Convert 4 byte utf8 to two surrogate utf16 and back not implemented
rovasiras opened this issue · comments
Converter function utf8s to utf16 has not capatiblity 4 byte utf8s to two utf16 surrogates and back. It could be resolved with
4 utf8->utf32->2 utf16 surrogates conversion. See: Unicode faq about "utf8, utf16, utf32".
The back conversion is implementable with same logic. The utf8s first byte xf0 to xf7.
It needs for languages/scripts which are in the codearea >0xffff. I think, for example Old Hungarian scripts.
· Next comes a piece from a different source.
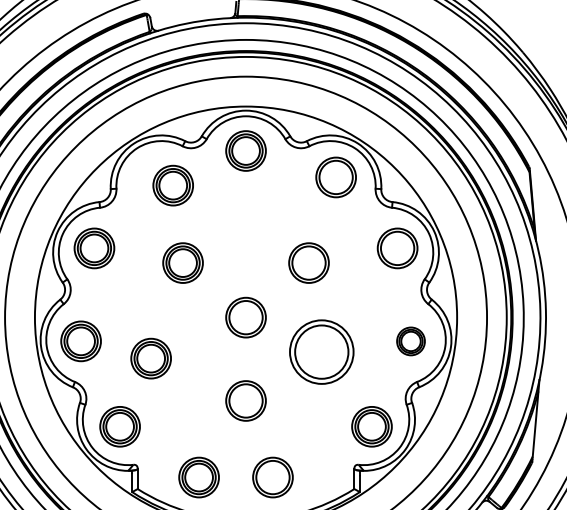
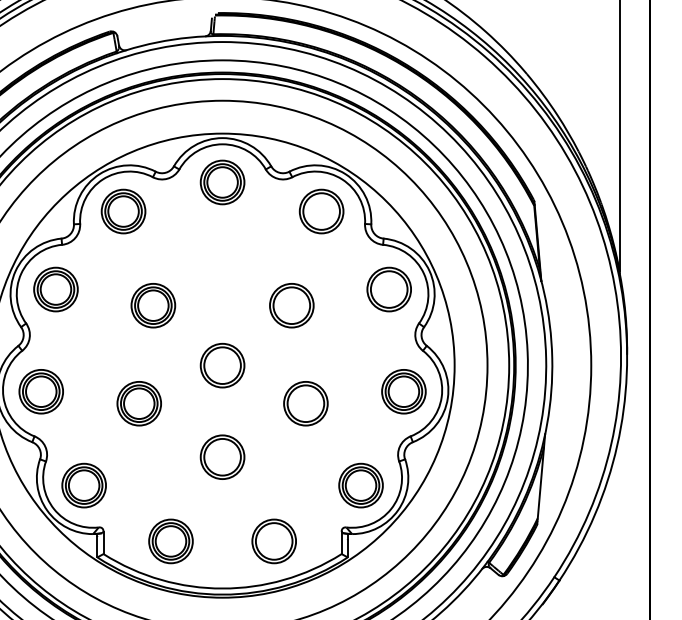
part: (173, 185) -> (123, 211), moved
part: (410, 341) -> (403, 391), size x1.43
part: (321, 352) -> (305, 403), size x0.62
part: (150, 358) -> (138, 403), moved
part: (272, 477) -> (273, 541), moved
@caolanm what do you think?
Theoretically, C++11 provides such transformations in the <codecvt>
header, and WinAPI in the functions MultiByteToWideChar/WideCharToMultiByte. But <codecvt>
is deprecated in C++17 and WinAPI is available only on Windows and require two iterations over the string.
Theoretically, C++11 provides such transformations in the
<codecvt>
header, and WinAPI in the functions MultiByteToWideChar/WideCharToMultiByte. But<codecvt>
is deprecated in C++17 and WinAPI is available only on Windows and require two iterations over the string.
@cuellius I know it well. I wrote about hunspell/csutil.cxx file's u16_u8 and u8_u16 functions!
@caolanm In the hunspell/csutil.cxx source code commented in u8_u16 and u16_u8 functions as conversion 4 utf8 byte are not implemented yet.
I think, the algorithm in #851 (comment) is could be useful.
See: Unicode faq about "utf8, utf16 utf32"
@caolanm I'm working on it.
@caolanm There is in the Unicode standard 15.0 version arabic extension, which section is upper than 0xFFFF code.
However I promissed, I will to do prepare this problem, I can not. I have a lot of another works.